### Required action
From the line that contains "рая доставка по" down to the last line of the data below, transcribe every line exactly.

### Entries supplied
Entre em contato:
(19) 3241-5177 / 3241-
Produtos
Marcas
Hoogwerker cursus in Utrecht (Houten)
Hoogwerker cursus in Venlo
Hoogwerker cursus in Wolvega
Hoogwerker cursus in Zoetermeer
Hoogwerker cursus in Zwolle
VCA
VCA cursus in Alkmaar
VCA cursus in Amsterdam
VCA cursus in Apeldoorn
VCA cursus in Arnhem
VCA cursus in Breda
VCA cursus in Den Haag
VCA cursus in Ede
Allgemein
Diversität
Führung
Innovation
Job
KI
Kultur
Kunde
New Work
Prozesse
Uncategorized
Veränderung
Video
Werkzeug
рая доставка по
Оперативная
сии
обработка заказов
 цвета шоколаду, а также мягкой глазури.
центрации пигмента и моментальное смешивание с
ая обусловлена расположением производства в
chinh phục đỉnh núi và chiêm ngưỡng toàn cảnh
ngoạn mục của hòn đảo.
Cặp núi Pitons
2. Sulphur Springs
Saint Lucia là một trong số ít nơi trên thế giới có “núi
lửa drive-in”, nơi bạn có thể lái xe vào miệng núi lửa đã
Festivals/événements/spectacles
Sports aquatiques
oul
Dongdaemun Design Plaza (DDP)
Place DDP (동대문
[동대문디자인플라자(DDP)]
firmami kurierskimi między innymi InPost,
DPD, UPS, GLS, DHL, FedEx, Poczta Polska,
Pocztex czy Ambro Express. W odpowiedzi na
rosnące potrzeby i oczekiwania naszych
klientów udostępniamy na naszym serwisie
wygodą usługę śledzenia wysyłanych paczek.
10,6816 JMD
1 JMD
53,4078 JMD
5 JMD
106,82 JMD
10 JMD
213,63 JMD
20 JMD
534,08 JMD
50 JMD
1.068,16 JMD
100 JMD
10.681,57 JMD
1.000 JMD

### Exercise response
рая доставка по
Оперативная
сии
обработка заказов
 цвета шоколаду, а также мягкой глазури.
центрации пигмента и моментальное смешивание с
ая обусловлена расположением производства в
chinh phục đỉnh núi và chiêm ngưỡng toàn cảnh
ngoạn mục của hòn đảo.
Cặp núi Pitons
2. Sulphur Springs
Saint Lucia là một trong số ít nơi trên thế giới có “núi
lửa drive-in”, nơi bạn có thể lái xe vào miệng núi lửa đã
Festivals/événements/spectacles
Sports aquatiques
oul
Dongdaemun Design Plaza (DDP)
Place DDP (동대문
[동대문디자인플라자(DDP)]
firmami kurierskimi między innymi InPost,
DPD, UPS, GLS, DHL, FedEx, Poczta Polska,
Pocztex czy Ambro Express. W odpowiedzi na
rosnące potrzeby i oczekiwania naszych
klientów udostępniamy na naszym serwisie
wygodą usługę śledzenia wysyłanych paczek.
10,6816 JMD
1 JMD
53,4078 JMD
5 JMD
106,82 JMD
10 JMD
213,63 JMD
20 JMD
534,08 JMD
50 JMD
1.068,16 JMD
100 JMD
10.681,57 JMD
1.000 JMD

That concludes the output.